Additional supporters include BB&T, which came in with $5 million earlier this year, and SunTrust and the SunTrust Foundation with $5 million. This month, Fifth Third Bank provided another $3 million. Support for the fund in most of these cases came in tandem with other affordable housing commitments adding up to another $104 million. 

Outside of finance, backers include Crescent Communities and the owners of Brooks Sandwich House—both donated land—as well as Atrium Health, whose CEO Eugene A. Woods remarked in a press release that “growing evidence continues to indicate that a person’s zip code is as important as their genetic code.” Health grantmakers, as we’ve seen, have become important local housing funders, and that includes a growing crop of health conversion foundations. Woods’ comment reflects the upstream approach popular among health funders these days, a strategy where housing can figure strongly.

According to FFTC, Charlotte’s private and public sectors have committed $223 million between them for affordable housing since May of 2018—not bad for a single year. The fact that a community foundation presides over a decent chunk of that is a testament to such funders’ growing interest in impact investing.
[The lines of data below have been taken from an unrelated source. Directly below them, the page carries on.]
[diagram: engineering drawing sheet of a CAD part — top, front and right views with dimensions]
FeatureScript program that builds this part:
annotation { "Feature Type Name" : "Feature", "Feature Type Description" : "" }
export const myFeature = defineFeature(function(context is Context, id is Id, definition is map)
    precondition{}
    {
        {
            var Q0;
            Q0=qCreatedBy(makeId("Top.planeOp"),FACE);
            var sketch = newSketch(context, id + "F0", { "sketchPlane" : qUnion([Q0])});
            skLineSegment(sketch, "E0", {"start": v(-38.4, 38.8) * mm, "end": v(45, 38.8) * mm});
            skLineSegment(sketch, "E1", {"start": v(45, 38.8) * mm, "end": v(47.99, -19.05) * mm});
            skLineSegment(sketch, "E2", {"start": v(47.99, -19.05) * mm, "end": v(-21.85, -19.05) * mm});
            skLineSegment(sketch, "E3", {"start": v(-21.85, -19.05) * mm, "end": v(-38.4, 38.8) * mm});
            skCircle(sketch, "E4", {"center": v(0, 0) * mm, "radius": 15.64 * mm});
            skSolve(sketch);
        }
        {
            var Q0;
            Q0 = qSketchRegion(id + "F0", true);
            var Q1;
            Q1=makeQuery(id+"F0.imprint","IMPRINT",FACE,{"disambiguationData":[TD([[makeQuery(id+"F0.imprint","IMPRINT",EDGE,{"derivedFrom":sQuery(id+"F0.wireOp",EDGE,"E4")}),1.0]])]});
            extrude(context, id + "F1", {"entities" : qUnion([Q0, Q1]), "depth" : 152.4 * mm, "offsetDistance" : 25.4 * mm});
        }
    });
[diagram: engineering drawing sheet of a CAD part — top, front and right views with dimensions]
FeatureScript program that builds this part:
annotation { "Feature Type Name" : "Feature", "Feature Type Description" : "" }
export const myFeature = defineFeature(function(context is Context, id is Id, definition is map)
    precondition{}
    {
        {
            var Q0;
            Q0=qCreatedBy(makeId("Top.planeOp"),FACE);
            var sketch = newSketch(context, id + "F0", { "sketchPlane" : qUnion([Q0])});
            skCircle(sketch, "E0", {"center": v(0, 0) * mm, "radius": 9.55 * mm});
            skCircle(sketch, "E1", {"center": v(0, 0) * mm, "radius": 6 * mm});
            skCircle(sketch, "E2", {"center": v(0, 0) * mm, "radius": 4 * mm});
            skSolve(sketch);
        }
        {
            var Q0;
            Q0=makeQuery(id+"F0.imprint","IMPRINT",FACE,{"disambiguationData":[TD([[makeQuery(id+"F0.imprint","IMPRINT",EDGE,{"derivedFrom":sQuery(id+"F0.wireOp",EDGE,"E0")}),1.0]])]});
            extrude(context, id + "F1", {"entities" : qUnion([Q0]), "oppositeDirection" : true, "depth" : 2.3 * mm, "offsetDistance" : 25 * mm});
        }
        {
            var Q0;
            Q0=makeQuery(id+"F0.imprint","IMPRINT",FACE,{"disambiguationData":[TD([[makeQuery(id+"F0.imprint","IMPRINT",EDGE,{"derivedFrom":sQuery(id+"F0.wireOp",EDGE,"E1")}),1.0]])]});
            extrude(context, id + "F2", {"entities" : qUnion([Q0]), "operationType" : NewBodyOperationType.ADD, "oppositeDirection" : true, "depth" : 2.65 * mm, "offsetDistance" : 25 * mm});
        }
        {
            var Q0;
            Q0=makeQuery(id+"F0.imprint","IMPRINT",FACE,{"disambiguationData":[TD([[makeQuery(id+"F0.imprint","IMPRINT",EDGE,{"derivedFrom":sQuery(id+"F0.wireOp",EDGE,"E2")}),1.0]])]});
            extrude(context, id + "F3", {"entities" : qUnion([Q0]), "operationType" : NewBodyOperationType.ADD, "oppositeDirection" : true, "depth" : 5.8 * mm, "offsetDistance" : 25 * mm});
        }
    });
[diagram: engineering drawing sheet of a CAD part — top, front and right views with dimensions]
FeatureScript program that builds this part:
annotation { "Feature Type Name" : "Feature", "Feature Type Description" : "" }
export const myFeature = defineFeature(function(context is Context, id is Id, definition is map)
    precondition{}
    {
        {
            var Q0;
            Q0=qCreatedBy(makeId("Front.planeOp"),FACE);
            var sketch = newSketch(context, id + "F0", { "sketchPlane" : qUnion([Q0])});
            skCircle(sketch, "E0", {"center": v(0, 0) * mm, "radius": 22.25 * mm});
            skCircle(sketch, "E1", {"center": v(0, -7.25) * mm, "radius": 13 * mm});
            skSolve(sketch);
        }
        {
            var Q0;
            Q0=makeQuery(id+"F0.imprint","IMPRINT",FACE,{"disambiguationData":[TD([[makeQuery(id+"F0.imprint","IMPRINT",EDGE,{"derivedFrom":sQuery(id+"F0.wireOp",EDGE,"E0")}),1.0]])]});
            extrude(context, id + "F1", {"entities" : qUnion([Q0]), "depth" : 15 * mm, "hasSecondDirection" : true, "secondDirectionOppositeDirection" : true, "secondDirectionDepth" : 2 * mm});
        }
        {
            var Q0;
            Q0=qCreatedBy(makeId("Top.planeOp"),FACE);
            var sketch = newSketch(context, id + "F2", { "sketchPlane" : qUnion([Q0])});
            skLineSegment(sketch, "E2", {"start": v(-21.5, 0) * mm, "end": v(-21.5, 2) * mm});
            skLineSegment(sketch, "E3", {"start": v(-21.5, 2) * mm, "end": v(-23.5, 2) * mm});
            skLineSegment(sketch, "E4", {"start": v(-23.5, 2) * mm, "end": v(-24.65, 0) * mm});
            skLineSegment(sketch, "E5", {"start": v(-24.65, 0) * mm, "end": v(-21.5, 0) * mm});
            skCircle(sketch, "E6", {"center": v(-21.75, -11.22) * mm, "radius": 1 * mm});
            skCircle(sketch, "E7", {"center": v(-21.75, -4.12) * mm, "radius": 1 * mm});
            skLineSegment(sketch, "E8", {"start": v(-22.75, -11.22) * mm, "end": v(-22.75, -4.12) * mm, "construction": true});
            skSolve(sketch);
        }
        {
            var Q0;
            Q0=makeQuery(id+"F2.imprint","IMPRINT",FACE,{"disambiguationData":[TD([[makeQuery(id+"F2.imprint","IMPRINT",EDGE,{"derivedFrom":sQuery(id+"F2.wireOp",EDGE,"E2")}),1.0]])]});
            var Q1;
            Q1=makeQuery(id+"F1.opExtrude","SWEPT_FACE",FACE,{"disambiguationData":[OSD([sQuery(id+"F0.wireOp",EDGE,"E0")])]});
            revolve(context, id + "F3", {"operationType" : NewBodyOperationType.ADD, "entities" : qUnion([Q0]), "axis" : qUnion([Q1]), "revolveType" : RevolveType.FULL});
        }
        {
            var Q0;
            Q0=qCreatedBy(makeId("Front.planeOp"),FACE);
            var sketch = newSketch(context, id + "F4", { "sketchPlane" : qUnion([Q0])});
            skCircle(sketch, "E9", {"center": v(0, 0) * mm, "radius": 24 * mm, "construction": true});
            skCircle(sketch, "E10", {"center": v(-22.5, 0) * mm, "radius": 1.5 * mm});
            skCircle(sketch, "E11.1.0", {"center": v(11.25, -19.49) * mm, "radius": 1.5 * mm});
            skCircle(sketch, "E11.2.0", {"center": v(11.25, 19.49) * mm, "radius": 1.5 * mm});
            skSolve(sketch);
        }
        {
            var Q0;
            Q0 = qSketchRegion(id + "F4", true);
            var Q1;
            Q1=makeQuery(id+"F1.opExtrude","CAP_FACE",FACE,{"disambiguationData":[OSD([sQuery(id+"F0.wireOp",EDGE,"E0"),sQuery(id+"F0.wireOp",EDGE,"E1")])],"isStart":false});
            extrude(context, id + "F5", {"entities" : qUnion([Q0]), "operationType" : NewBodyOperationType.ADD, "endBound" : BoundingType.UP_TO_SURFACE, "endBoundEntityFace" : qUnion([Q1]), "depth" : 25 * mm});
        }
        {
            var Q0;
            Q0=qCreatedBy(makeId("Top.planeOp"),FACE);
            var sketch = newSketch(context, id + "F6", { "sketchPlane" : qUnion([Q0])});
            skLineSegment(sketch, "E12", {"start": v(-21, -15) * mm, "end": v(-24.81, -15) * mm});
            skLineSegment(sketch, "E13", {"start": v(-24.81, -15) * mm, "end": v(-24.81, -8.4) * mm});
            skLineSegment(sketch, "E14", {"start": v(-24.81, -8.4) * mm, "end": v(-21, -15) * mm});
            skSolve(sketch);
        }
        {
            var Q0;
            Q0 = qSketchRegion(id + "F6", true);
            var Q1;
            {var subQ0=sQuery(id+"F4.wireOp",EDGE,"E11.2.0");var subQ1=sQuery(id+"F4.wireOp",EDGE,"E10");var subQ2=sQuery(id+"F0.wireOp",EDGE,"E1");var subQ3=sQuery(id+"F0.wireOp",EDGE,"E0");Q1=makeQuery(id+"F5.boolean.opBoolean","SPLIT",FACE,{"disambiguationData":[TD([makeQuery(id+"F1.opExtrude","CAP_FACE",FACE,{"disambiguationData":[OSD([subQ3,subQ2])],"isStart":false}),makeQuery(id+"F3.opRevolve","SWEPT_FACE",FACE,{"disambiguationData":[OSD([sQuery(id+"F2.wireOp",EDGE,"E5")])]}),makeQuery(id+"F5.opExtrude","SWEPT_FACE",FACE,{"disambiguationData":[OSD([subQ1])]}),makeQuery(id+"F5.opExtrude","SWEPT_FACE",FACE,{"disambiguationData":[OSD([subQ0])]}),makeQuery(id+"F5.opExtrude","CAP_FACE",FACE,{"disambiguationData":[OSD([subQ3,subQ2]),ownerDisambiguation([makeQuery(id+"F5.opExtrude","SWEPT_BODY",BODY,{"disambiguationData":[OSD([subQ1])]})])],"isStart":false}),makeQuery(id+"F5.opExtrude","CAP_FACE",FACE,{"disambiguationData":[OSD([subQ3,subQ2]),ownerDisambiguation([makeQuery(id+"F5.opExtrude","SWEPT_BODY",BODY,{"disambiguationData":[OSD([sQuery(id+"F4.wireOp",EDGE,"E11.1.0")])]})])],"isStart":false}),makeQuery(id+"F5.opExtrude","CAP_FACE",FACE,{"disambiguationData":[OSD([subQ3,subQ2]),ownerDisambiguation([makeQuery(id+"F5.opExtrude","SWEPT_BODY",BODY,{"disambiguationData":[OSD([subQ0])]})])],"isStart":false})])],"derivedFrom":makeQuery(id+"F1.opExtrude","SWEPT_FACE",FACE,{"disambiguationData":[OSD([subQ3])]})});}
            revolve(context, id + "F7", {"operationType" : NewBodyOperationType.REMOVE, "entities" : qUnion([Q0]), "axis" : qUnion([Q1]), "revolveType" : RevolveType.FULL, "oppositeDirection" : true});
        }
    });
Take the San Francisco Foundation, which put forward $50 million in impact investments around housing and equity this spring. Or the Cleveland Foundation’s expansion of its impact investment portfolio to $150 million by 2022. Or Benefit Chicago, a $100 million push to expand local nonprofit impact investments spearheaded by the Chicago Community Trust. The list goes on.

While it’s outside the purview of the FFTC fund, an additional step for some of these funders would be to follow the lead of the Partnership for the Bay’s Future and back policy advocacy to reduce barriers to affordable housing. That effort, located in the Bay Area and backed by the Chan Zuckerberg Initiative, the Silicon Valley Community Foundation, the Hewlett Foundation, Facebook, Kaiser Permanente and others, is one hopeful example of a region’s power players coming together to get at the roots of the housing shortage.

Until more housing funders get behind work to change the rules that govern housing development and finance, impact investments may help, but they’ll only go so far.